ASSIGNMENT
Scan the records for the string "filter"; copy each line where it occurs.

Stored data:
*** Begin section ***

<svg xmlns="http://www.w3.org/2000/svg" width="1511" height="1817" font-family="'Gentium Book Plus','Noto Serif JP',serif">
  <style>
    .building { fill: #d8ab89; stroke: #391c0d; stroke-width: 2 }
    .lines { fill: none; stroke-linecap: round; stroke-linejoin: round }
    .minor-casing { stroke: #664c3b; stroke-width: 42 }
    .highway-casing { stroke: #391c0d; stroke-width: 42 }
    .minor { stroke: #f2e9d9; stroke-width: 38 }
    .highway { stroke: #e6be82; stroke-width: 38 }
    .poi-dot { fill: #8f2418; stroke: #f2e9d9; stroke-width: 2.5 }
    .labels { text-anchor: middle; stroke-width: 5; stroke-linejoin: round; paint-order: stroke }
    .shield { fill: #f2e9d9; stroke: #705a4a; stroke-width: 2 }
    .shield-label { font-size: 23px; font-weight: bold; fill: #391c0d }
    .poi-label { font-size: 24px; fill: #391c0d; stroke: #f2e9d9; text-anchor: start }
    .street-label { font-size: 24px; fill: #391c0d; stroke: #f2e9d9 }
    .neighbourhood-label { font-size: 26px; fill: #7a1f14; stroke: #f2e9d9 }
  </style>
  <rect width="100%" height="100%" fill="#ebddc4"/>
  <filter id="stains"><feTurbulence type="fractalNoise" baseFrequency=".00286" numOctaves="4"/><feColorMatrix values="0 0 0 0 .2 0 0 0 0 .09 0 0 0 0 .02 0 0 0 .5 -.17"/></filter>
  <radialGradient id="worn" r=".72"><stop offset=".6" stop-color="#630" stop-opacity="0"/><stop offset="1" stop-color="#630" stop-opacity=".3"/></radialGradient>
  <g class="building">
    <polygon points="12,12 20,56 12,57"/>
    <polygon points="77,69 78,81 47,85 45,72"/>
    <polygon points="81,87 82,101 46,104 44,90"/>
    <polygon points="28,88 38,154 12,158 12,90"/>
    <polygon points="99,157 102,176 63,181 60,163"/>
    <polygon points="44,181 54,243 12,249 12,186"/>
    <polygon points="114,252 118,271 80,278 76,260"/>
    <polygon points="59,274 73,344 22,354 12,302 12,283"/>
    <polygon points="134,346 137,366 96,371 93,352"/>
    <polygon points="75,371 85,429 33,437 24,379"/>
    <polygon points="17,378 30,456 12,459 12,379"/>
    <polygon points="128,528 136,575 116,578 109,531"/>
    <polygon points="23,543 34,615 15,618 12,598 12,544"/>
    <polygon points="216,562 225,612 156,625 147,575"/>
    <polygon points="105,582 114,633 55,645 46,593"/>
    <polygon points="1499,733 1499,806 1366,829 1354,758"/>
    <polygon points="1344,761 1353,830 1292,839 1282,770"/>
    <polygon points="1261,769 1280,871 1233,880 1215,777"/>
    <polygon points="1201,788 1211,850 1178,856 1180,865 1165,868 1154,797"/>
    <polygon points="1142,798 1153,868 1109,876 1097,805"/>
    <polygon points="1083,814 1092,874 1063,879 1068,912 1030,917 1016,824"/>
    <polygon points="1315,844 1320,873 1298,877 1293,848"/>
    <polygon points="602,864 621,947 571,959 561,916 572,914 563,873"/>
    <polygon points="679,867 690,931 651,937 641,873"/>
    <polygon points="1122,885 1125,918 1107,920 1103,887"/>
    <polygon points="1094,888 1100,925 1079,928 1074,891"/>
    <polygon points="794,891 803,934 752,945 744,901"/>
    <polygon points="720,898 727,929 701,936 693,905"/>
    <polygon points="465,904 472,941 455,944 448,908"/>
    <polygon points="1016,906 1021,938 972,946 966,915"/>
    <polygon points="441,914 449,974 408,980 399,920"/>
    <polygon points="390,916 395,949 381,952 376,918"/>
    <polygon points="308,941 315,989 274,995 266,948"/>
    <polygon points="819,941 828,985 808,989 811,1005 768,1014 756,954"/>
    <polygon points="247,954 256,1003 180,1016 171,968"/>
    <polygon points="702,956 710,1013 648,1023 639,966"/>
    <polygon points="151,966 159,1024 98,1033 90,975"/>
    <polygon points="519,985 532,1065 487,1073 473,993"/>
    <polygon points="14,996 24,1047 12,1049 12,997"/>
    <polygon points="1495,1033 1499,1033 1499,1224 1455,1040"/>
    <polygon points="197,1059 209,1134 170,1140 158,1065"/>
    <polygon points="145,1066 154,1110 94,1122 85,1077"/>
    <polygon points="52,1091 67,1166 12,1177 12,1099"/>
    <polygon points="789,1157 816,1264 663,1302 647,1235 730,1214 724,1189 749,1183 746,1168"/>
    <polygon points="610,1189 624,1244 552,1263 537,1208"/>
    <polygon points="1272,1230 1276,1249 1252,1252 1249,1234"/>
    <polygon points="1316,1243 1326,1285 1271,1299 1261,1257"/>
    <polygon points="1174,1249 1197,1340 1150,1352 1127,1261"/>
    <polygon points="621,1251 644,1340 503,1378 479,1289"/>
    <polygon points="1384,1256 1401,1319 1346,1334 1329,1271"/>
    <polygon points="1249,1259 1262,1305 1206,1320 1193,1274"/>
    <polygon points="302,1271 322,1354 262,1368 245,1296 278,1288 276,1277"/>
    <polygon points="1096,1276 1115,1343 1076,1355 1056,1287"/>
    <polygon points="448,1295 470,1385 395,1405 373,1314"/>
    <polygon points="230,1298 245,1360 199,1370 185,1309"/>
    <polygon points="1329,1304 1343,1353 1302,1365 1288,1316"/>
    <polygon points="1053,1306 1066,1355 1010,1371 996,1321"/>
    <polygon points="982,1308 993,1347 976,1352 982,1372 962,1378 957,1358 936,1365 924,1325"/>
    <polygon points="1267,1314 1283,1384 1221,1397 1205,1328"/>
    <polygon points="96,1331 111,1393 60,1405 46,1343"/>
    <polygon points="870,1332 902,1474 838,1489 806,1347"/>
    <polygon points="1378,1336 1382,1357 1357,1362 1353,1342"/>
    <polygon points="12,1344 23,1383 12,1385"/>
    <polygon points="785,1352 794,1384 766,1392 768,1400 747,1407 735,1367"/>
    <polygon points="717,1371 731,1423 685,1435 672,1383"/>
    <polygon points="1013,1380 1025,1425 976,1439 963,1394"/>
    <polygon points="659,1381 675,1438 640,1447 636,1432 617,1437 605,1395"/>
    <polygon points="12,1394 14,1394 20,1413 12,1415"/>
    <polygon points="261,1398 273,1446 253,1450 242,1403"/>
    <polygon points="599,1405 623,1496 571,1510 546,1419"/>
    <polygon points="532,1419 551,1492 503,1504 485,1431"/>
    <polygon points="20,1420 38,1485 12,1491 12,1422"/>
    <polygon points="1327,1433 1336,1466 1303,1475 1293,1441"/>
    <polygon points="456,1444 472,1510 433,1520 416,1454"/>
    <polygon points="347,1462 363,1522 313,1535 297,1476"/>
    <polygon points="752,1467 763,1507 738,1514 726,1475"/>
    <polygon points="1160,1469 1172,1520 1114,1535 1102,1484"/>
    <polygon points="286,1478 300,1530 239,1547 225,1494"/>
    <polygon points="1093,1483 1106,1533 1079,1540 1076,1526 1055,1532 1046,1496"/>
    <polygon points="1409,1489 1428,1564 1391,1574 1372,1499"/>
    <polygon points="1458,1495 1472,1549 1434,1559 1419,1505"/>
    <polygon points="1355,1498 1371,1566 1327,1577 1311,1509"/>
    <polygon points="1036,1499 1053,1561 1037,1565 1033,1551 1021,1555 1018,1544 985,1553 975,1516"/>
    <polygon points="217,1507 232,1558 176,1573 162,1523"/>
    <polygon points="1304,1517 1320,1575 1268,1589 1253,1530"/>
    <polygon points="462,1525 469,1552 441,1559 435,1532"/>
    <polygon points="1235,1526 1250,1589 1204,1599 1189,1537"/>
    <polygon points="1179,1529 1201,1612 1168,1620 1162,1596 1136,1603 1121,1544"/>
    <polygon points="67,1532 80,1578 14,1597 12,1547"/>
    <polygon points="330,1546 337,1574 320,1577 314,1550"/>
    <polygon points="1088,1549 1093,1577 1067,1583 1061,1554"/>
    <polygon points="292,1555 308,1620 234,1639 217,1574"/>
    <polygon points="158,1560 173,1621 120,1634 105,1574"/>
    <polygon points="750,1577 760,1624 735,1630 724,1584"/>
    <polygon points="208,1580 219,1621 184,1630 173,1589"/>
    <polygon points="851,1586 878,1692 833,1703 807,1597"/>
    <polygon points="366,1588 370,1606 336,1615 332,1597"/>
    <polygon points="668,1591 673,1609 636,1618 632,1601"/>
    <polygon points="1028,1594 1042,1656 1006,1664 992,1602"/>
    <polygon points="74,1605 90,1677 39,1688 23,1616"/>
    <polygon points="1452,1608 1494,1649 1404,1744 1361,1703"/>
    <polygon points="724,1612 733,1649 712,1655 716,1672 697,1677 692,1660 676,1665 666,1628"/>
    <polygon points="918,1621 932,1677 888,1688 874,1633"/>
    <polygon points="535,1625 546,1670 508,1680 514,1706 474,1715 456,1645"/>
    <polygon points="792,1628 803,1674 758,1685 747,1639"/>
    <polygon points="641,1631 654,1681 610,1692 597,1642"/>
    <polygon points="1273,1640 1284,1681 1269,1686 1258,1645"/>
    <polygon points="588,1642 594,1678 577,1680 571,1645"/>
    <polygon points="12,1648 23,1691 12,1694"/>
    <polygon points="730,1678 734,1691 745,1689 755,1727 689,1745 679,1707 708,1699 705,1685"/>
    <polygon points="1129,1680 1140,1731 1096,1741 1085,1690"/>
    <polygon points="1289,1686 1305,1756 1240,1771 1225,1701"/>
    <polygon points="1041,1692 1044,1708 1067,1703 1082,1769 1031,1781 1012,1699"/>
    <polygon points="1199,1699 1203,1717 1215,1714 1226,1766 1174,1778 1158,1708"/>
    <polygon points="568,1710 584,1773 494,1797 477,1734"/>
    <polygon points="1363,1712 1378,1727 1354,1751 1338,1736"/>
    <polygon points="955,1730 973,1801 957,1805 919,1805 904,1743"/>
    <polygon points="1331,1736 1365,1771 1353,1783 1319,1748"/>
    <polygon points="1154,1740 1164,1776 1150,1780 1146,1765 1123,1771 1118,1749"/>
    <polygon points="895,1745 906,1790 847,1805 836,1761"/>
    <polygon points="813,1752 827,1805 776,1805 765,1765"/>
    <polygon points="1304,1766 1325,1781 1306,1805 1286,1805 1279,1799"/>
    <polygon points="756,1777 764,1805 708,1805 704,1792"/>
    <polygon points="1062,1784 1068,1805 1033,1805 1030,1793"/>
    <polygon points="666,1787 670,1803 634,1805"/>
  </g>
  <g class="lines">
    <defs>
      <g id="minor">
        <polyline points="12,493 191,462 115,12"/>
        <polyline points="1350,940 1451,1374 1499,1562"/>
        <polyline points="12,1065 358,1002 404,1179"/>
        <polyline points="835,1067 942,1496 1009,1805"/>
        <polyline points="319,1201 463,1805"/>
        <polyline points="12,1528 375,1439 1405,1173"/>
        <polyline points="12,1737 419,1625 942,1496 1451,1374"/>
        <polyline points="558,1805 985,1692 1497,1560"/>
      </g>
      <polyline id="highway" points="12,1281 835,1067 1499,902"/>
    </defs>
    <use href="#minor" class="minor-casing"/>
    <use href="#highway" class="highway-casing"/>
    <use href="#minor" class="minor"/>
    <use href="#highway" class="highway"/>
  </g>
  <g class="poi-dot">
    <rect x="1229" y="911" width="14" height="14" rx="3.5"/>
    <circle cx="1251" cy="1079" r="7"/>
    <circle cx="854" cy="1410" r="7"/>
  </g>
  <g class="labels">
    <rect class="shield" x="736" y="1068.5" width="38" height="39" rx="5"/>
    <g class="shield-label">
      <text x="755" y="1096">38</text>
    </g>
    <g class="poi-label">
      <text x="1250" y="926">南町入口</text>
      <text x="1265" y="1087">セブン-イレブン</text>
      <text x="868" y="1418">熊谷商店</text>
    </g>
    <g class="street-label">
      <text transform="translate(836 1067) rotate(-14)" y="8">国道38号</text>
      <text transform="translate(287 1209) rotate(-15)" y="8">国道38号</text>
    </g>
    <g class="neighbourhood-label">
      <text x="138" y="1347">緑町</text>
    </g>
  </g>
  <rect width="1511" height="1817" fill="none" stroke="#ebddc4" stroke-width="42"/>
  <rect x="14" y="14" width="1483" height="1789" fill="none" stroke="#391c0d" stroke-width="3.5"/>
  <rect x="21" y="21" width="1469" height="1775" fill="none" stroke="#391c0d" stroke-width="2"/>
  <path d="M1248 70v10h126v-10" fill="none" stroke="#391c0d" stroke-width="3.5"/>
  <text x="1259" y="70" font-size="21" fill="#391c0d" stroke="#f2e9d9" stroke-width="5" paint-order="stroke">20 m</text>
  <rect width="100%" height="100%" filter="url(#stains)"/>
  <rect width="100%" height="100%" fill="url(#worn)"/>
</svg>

*** End section ***

TASK RESULT
  <filter id="stains"><feTurbulence type="fractalNoise" baseFrequency=".00286" numOctaves="4"/><feColorMatrix values="0 0 0 0 .2 0 0 0 0 .09 0 0 0 0 .02 0 0 0 .5 -.17"/></filter>
  <rect width="100%" height="100%" filter="url(#stains)"/>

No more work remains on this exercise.